Exercise instructions:
1. In the forum thread about the SPPRC formulation in BGL, what does the r_c_shortest_paths documentation require of the graph?
2. Transcribe everything in the BGL SPPRC thread from "I'm not sure" down to "at most once)?".
3. Pick up the BGL SPPRC forum thread after its last sentence and continue it.

Study text:
■ ■ ■
[BGL] SPPRC formulation
Hi, I would like to use the r_c_shortest_paths algorithm. My constraint is that given pairs of vertices i, j (each i have a single mate j) must have a distance between them which is consistent with a given distribution. I am looking for the path which is most consistent with this distribution. Does anybody have any experience of formulating such a constraint in BGL? The second problem is that I am currently modelling the problem with an undirected graph. The edges could be viewed as bi-directional, but only due to the double stranded nature of DNA. Once I have started on a path I just choose the label which is consistent with the direction I am going, but the graph is essentially undirected, you can always go in either direction down an edge. Could an undirected graph be used with this algorithm or must I use a directed graph? I have tried to ask this question before, hopefully this time I have phrased it better - plus I am actually ready to code it now. As always, any advice gratefully received. Adam. -- Dr Adam Spargo High Performance Assembly Group email: aws@sanger.ac.uk Wellcome Trust Sanger Institute Tel: +44 (0)1223 834244 x7728 Hinxton, Cambridge CB10 1SA Fax: +44 (0)1223 494919 -- The Wellcome Trust Sanger Institute is operated by Genome Research Limited, a charity registered in England with number 1021457 and a company registered in England with number 2742969, whose registered office is 215 Euston Road, London, NW1 2BE.
On Thu, 23 Sep 2010, Adam Spargo wrote:
Hi, I would like to use the r_c_shortest_paths algorithm. My constraint is that given pairs of vertices i, j (each i have a single mate j) must have a distance between them which is consistent with a given distribution. I am looking for the path which is most consistent with this distribution. Does anybody have any experience of formulating such a constraint in BGL?
I'm not sure what you mean here. What exactly does "consistent with this distribution" mean? Is that referring to a probability distribution? Are you trying to find a path that maximizes some property of edge labels? If so, is the path required to be simple (contain each vertex at most once)?
The second problem is that I am currently modelling the problem with an undirected graph. The edges could be viewed as bi-directional, but only due to the double stranded nature of DNA. Once I have started on a path I just choose the label which is consistent with the direction I am going, but the graph is essentially undirected, you can always go in either direction down an edge. Could an undirected graph be used with this algorithm or must I use a directed graph?
The documentation says that the graph needs to be directed. However, have you tried it with an undirected graph? I don't see a reason in the pseudocode that justifies the directedness requirement. Note too that there is work going on to rewrite the r_c_shortest_paths code to be more generic; that may end up increasing its capabilities later. -- Jeremiah Willcock
Hi, thanks for your reply
I would like to use the r_c_shortest_paths algorithm. My constraint is that given pairs of vertices i, j (each i have a single mate j) must have a distance between them which is consistent with a given distribution. I am looking for the path which is most consistent with this distribution. Does anybody have any experience of formulating such a constraint in BGL?
■ ■ ■
Listed entries:
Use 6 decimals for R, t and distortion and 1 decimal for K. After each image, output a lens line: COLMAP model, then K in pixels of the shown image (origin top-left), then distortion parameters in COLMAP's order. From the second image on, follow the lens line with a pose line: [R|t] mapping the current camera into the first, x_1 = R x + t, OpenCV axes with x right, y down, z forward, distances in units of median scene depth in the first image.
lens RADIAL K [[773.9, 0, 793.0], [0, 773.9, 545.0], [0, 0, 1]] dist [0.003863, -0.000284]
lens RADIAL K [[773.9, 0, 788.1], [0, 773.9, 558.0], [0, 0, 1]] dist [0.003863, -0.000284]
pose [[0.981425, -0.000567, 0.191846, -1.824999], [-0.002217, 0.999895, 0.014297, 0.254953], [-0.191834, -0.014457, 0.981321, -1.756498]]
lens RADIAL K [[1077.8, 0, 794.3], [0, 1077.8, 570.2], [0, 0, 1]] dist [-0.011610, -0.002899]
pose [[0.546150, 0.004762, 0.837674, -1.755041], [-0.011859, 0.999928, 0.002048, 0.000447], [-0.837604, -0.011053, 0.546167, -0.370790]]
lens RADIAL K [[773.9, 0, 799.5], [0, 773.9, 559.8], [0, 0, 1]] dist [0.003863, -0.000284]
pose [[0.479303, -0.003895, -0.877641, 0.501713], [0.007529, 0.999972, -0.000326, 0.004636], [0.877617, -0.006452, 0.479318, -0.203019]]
■ ■ ■
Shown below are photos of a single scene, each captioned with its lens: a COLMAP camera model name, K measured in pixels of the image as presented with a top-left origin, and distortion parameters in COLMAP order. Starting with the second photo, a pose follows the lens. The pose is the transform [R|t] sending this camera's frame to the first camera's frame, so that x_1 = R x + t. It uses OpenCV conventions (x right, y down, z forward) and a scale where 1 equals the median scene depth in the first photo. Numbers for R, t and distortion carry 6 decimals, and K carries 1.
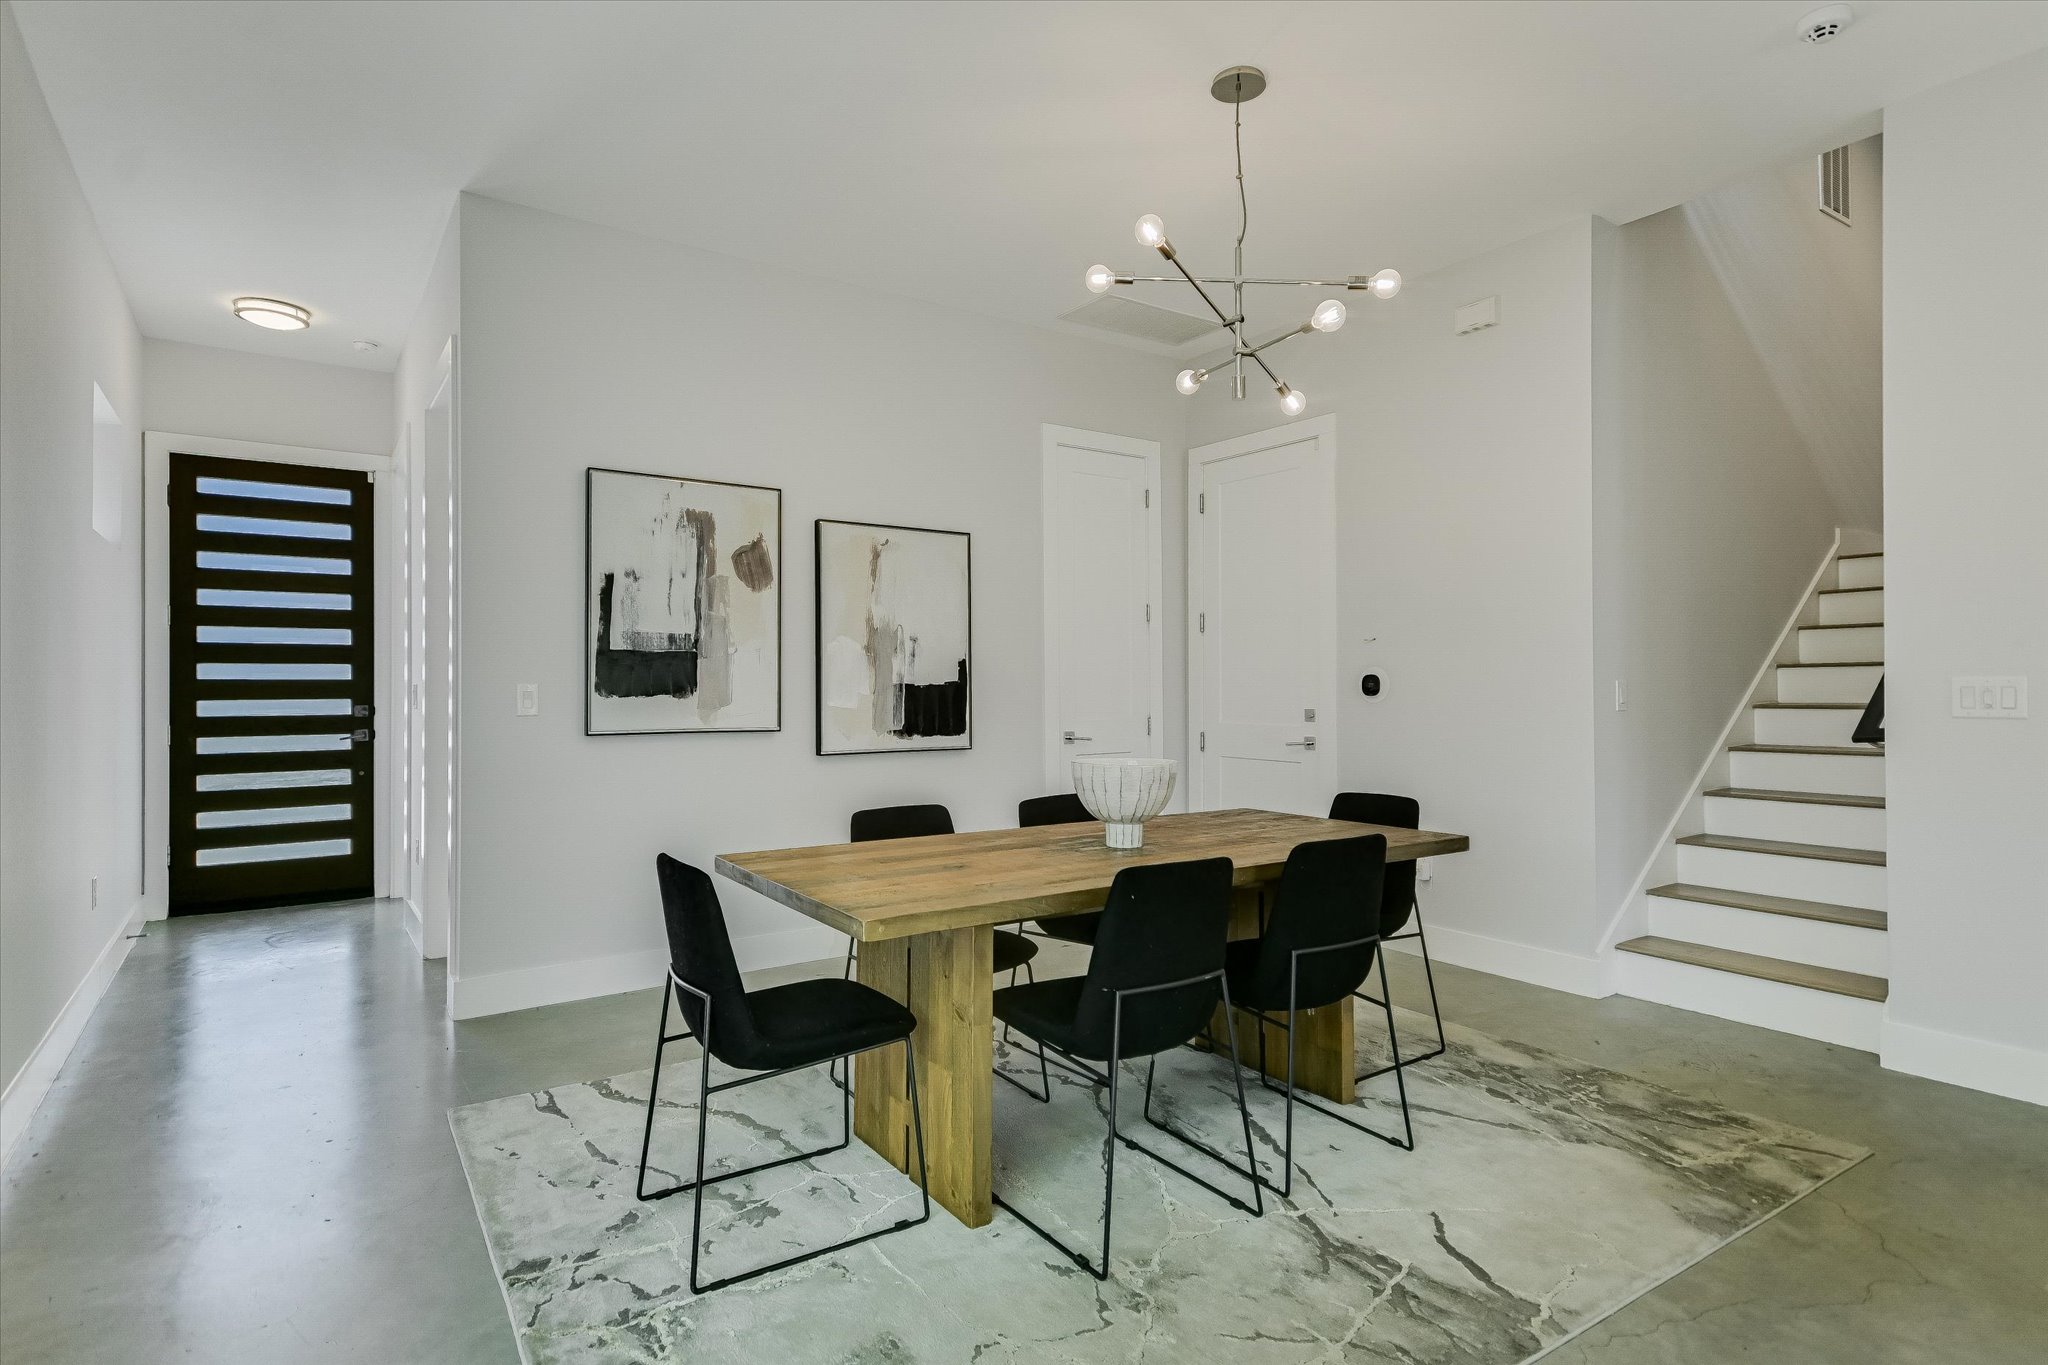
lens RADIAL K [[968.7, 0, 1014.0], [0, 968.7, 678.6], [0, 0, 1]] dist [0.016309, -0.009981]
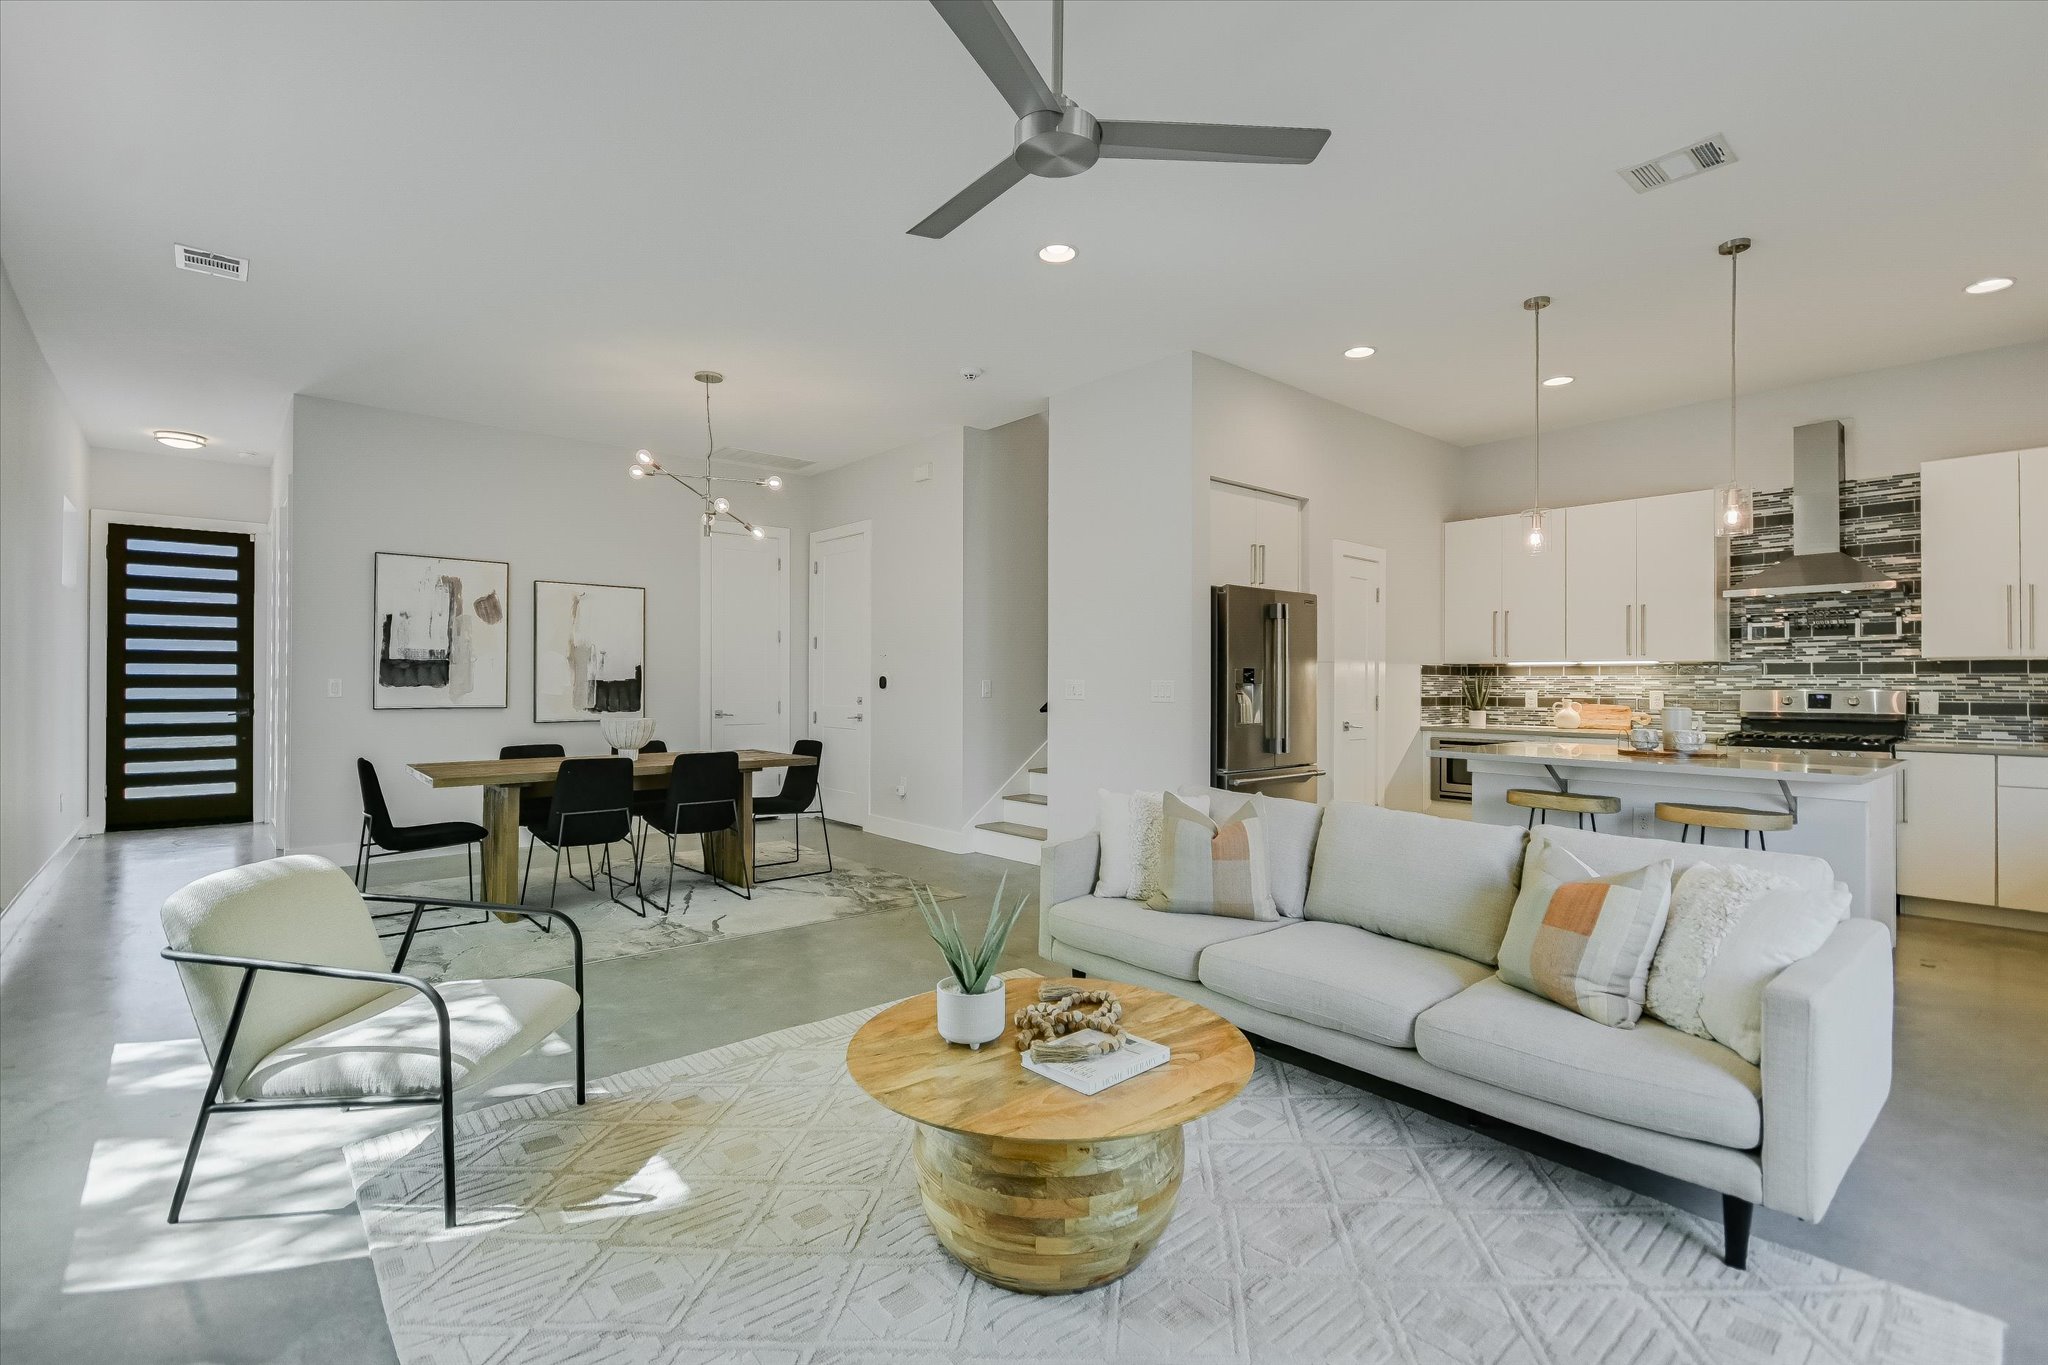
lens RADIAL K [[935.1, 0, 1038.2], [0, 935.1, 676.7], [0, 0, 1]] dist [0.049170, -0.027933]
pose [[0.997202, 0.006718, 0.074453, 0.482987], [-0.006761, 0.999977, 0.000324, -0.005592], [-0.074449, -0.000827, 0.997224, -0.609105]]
■ ■ ■
Answers to this exercise:
1. It requires the graph to be directed.

2.
I'm not sure what you mean here. What exactly does "consistent with this distribution" mean? Is that referring to a probability distribution? Are you trying to find a path that maximizes some property of edge labels? If so, is the path required to be simple (contain each vertex at most once)?

3.
I'm not sure what you mean here. What exactly does "consistent with this distribution" mean? Is that referring to a probability distribution? Are you trying to find a path that maximizes some property of edge labels? If so, is the path required to be simple (contain each vertex at most once)?
Sorry ... each edge has a length, and pairs of vertices have a distance between them (called the insert size), depending on how well the DNA library is made the insert size of the pairs has a distribution. All we get is the size they were aiming for - we usually assume a normal distribution with this size as mean and s.d. of 20% - but this is completely arbitrary and is often wrong. I was planning to approximate the distribution from parts of my graph without cycles. BUT in the first instance implementing a SPPRC with exact insert size could be seen as progress ... Yes, the path should be simple.
The second problem is that I am currently modelling the problem with an undirected graph. The edges could be viewed as bi-directional, but only due to the double stranded nature of DNA. Once I have started on a path I just choose the label which is consistent with the direction I am going, but the graph is essentially undirected, you can always go in either direction down an edge. Could an undirected graph be used with this algorithm or must I use a directed graph?
The documentation says that the graph needs to be directed. However, have you tried it with an undirected graph? I don't see a reason in the pseudocode that justifies the directedness requirement.
Thanks, I will implement a simple example and try to build up to the real problem. Best, Adam. -- The Wellcome Trust Sanger Institute is operated by Genome Research Limited, a charity registered in England with number 1021457 and a company registered in England with number 2742969, whose registered office is 215 Euston Road, London, NW1 2BE.
On Wed, 29 Sep 2010, Adam Spargo wrote:
Hi, thanks for your reply
I would like to use the r_c_shortest_paths algorithm. My constraint is that given pairs of vertices i, j (each i have a single mate j) must have a distance between them which is consistent with a given distribution. I am looking for the path which is most consistent with this distribution. Does anybody have any experience of formulating such a constraint in BGL?
I'm not sure what you mean here. What exactly does "consistent with this distribution" mean? Is that referring to a probability distribution? Are you trying to find a path that maximizes some property of edge labels? If so, is the path required to be simple (contain each vertex at most once)?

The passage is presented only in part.